» **PROBLEM STATEMENT**
Reproduce each of the following lines verbatim, keeping them in the same order.

[Data records]

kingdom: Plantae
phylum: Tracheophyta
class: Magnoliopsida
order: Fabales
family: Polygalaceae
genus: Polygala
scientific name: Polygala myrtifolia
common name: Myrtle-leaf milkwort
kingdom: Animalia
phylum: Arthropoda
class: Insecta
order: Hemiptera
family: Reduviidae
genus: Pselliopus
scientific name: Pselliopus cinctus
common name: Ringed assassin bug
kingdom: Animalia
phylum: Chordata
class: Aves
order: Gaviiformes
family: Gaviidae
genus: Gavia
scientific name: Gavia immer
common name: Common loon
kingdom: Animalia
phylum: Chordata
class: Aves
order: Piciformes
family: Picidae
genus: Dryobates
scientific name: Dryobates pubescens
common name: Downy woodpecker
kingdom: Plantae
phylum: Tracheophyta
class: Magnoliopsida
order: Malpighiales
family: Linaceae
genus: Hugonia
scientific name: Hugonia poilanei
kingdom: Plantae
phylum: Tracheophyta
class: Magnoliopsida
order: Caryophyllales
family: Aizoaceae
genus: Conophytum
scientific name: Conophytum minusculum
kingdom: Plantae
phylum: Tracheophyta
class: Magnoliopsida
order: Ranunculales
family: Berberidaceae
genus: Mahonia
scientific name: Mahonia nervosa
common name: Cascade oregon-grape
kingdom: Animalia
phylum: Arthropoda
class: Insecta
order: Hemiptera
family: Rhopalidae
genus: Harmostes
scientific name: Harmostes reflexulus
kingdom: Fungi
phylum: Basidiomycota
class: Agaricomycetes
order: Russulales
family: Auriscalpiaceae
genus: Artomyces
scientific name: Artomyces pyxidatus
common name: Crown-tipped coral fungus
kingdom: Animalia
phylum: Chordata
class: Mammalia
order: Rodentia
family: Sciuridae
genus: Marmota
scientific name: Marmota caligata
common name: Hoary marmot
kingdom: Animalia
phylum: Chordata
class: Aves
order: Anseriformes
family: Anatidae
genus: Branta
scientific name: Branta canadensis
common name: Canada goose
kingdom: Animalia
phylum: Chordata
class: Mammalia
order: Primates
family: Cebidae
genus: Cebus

» **RESULT FOR THIS TASK**
kingdom: Plantae
phylum: Tracheophyta
class: Magnoliopsida
order: Fabales
family: Polygalaceae
genus: Polygala
scientific name: Polygala myrtifolia
common name: Myrtle-leaf milkwort
kingdom: Animalia
phylum: Arthropoda
class: Insecta
order: Hemiptera
family: Reduviidae
genus: Pselliopus
scientific name: Pselliopus cinctus
common name: Ringed assassin bug
kingdom: Animalia
phylum: Chordata
class: Aves
order: Gaviiformes
family: Gaviidae
genus: Gavia
scientific name: Gavia immer
common name: Common loon
kingdom: Animalia
phylum: Chordata
class: Aves
order: Piciformes
family: Picidae
genus: Dryobates
scientific name: Dryobates pubescens
common name: Downy woodpecker
kingdom: Plantae
phylum: Tracheophyta
class: Magnoliopsida
order: Malpighiales
family: Linaceae
genus: Hugonia
scientific name: Hugonia poilanei
kingdom: Plantae
phylum: Tracheophyta
class: Magnoliopsida
order: Caryophyllales
family: Aizoaceae
genus: Conophytum
scientific name: Conophytum minusculum
kingdom: Plantae
phylum: Tracheophyta
class: Magnoliopsida
order: Ranunculales
family: Berberidaceae
genus: Mahonia
scientific name: Mahonia nervosa
common name: Cascade oregon-grape
kingdom: Animalia
phylum: Arthropoda
class: Insecta
order: Hemiptera
family: Rhopalidae
genus: Harmostes
scientific name: Harmostes reflexulus
kingdom: Fungi
phylum: Basidiomycota
class: Agaricomycetes
order: Russulales
family: Auriscalpiaceae
genus: Artomyces
scientific name: Artomyces pyxidatus
common name: Crown-tipped coral fungus
kingdom: Animalia
phylum: Chordata
class: Mammalia
order: Rodentia
family: Sciuridae
genus: Marmota
scientific name: Marmota caligata
common name: Hoary marmot
kingdom: Animalia
phylum: Chordata
class: Aves
order: Anseriformes
family: Anatidae
genus: Branta
scientific name: Branta canadensis
common name: Canada goose
kingdom: Animalia
phylum: Chordata
class: Mammalia
order: Primates
family: Cebidae
genus: Cebus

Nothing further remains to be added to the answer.